Rewrite the lines from the first one through the line containing "Next generation tools", changing "ecosystem" to "community" and keeping everything else the same.

(SUPPLIED DATA Opens)

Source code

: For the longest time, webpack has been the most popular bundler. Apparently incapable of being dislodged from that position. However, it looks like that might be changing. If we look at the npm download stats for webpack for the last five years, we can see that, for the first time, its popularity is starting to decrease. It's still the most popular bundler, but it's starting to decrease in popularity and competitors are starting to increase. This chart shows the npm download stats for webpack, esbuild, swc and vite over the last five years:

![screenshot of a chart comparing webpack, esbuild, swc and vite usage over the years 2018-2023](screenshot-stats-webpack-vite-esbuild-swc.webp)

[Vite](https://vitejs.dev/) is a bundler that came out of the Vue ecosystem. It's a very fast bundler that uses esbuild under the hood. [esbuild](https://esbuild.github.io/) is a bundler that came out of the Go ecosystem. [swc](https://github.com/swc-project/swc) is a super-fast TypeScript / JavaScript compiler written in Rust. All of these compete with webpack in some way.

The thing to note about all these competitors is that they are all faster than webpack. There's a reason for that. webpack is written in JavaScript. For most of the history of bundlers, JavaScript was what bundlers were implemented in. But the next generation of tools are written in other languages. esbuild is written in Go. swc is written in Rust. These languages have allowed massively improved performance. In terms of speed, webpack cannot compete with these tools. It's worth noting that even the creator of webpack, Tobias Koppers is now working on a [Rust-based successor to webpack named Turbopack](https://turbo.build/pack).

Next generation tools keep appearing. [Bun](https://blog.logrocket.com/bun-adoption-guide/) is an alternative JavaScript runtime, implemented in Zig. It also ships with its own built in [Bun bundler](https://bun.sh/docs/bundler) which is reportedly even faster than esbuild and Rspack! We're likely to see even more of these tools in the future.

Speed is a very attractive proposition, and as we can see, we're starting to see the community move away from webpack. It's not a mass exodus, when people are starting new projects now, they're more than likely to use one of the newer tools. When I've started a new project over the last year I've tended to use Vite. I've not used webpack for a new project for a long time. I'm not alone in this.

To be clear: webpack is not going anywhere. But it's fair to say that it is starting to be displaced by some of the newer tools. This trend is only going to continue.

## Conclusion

(SUPPLIED DATA Closes)

> _ANSWER SPACE_
Source code

: For the longest time, webpack has been the most popular bundler. Apparently incapable of being dislodged from that position. However, it looks like that might be changing. If we look at the npm download stats for webpack for the last five years, we can see that, for the first time, its popularity is starting to decrease. It's still the most popular bundler, but it's starting to decrease in popularity and competitors are starting to increase. This chart shows the npm download stats for webpack, esbuild, swc and vite over the last five years:

![screenshot of a chart comparing webpack, esbuild, swc and vite usage over the years 2018-2023](screenshot-stats-webpack-vite-esbuild-swc.webp)

[Vite](https://vitejs.dev/) is a bundler that came out of the Vue community. It's a very fast bundler that uses esbuild under the hood. [esbuild](https://esbuild.github.io/) is a bundler that came out of the Go community. [swc](https://github.com/swc-project/swc) is a super-fast TypeScript / JavaScript compiler written in Rust. All of these compete with webpack in some way.

The thing to note about all these competitors is that they are all faster than webpack. There's a reason for that. webpack is written in JavaScript. For most of the history of bundlers, JavaScript was what bundlers were implemented in. But the next generation of tools are written in other languages. esbuild is written in Go. swc is written in Rust. These languages have allowed massively improved performance. In terms of speed, webpack cannot compete with these tools. It's worth noting that even the creator of webpack, Tobias Koppers is now working on a [Rust-based successor to webpack named Turbopack](https://turbo.build/pack).

Next generation tools keep appearing. [Bun](https://blog.logrocket.com/bun-adoption-guide/) is an alternative JavaScript runtime, implemented in Zig. It also ships with its own built in [Bun bundler](https://bun.sh/docs/bundler) which is reportedly even faster than esbuild and Rspack! We're likely to see even more of these tools in the future.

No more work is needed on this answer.